Smart kids on Reddit drive up stock prices:
"This insanity must be regulated."
Yip. Equating this with QAnon and the believers in satanic paedophiles is ludicrous.
Lazarus Knows
The reasoning behind shorting is that it can (in theory) help to deflate bubbles before they burst. So, if a company is overvalued, and you think it's unsound, your mere action of shorting can slow investment into the company, and might get people to sell their stocks (assuming you're a large enough investor).
The issue, that you've correctly identified, is that big investors can decide they want a business to fail, short it publicly, and that will make others think it's doing badly, sell their stock, reducing the share price and thus limiting the business' access to capital, potentially causing a death spiral.

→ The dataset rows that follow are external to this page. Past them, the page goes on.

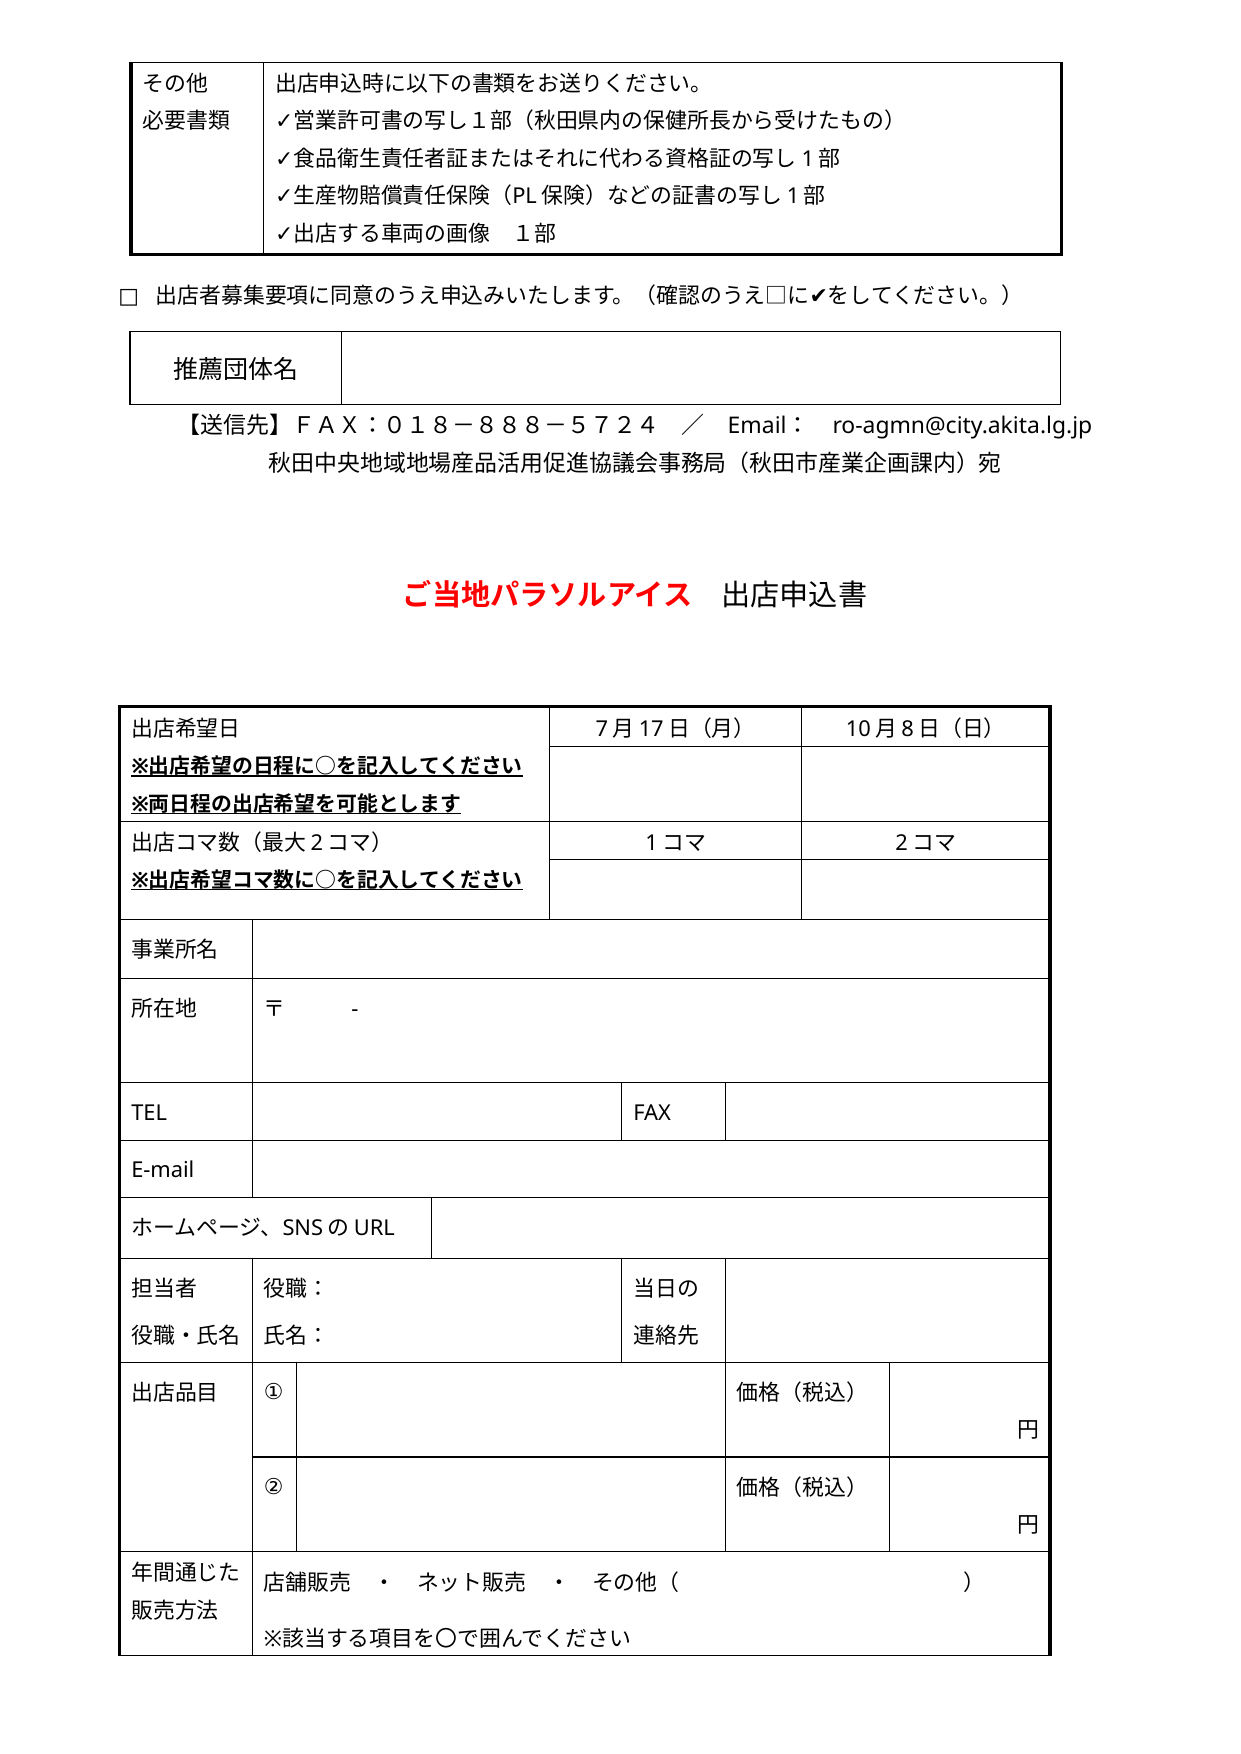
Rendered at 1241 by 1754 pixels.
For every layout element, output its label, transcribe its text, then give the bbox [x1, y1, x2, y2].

table_cell [432, 1198, 1048, 1257]
table_cell 事業所名 [121, 920, 252, 978]
table_cell 価格（税込） [726, 1363, 889, 1456]
table_cell 出店コマ数（最大2コマ） ※出店希望コマ数に○を記入してください [121, 822, 549, 919]
table_cell E-mail [121, 1141, 252, 1197]
table_cell その他 必要書類 [133, 63, 263, 253]
table_cell ホームページ、SNSのURL [121, 1198, 431, 1257]
table_cell [550, 747, 801, 821]
table_cell [253, 1083, 621, 1139]
table_cell [802, 747, 1048, 821]
text 【送信先】ＦＡＸ：０１８－８８８－５７２４ ／ Email： ro-agmn@city.akita.lg.jp [118, 405, 1152, 443]
table_cell TEL [121, 1083, 252, 1139]
table_cell 〒 - [253, 979, 1048, 1082]
table_cell [802, 860, 1048, 919]
table_cell 年間通じた 販売方法 [121, 1552, 252, 1655]
table_cell [297, 1458, 725, 1551]
table_cell ② [253, 1458, 296, 1551]
list 出店者募集要項に同意のうえ申込みいたします。（確認のうえ□に✔をしてください。） [118, 275, 1152, 312]
text 秋田中央地域地場産品活用促進協議会事務局（秋田市産業企画課内）宛 [118, 443, 1152, 480]
table_header 出店希望日 ※出店希望の日程に○を記入してください ※両日程の出店希望を可能とします [121, 708, 549, 821]
table_cell 1コマ [550, 822, 801, 859]
table_header 推薦団体名 [131, 332, 341, 404]
table_cell 円 [890, 1458, 1048, 1551]
table_cell FAX [622, 1083, 725, 1139]
text ご当地パラソルアイス 出店申込書 [118, 555, 1152, 630]
table_header 10月8日（日） [802, 708, 1048, 746]
table_header [342, 332, 1060, 404]
table_cell 2コマ [802, 822, 1048, 859]
table_cell 所在地 [121, 979, 252, 1082]
table_cell [726, 1083, 1048, 1139]
table_cell [726, 1259, 1048, 1362]
table_cell 担当者 役職・氏名 [121, 1259, 252, 1362]
table_cell [550, 860, 801, 919]
table_cell [253, 1141, 1048, 1197]
table_cell 役職： 氏名： [253, 1259, 621, 1362]
table_cell ① [253, 1363, 296, 1456]
table_header 7月17日（月） [550, 708, 801, 746]
table_cell 価格（税込） [726, 1458, 889, 1551]
table_cell 出店申込時に以下の書類をお送りください。 ✓営業許可書の写し１部（秋田県内の保健所長から受けたもの） ✓食品衛生責任者証またはそれに代わる資格証の写し 1部 ✓生産物賠償責任保険（PL保険）などの証書の写し 1部 ✓出店する車両の画像 １部 [264, 63, 1060, 253]
table_cell [297, 1363, 725, 1456]
table_cell [253, 920, 1048, 978]
table_cell 出店品目 [121, 1363, 252, 1551]
table_cell 店舗販売 ・ ネット販売 ・ その他（ ） ※該当する項目を〇で囲んでください [253, 1552, 1048, 1655]
table_cell 当日の 連絡先 [622, 1259, 725, 1362]
table_cell 円 [890, 1363, 1048, 1456]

This is why regulation is needed.
Well, it's why capitalism needs to be eliminated, but in the absence of that: regulation.
garypen
I can't believe that "shorting" is even a thing. Betting on and rooting for failure? That's the root of this problem, not the retail traders who are simply buying and selling the relatively normal way. It's no wonder that the shorters are getting no sympathy.
Lazarus Knows
Apes together, strong.
ArtistAtLarge
Exactly.
dagon
Yes Robinhood enjoyed the revenue from people using using gaming aspect of its no-fee trading app as long as it didn't disrupt their major investors' hedge fund operations. They throttled trades really quick when the activities became disruptive to Wall Street, in that the vulture shorts of hedge funds didn't pay out.
This is not about "mobs", it is about collective action that is resulting in greater awareness.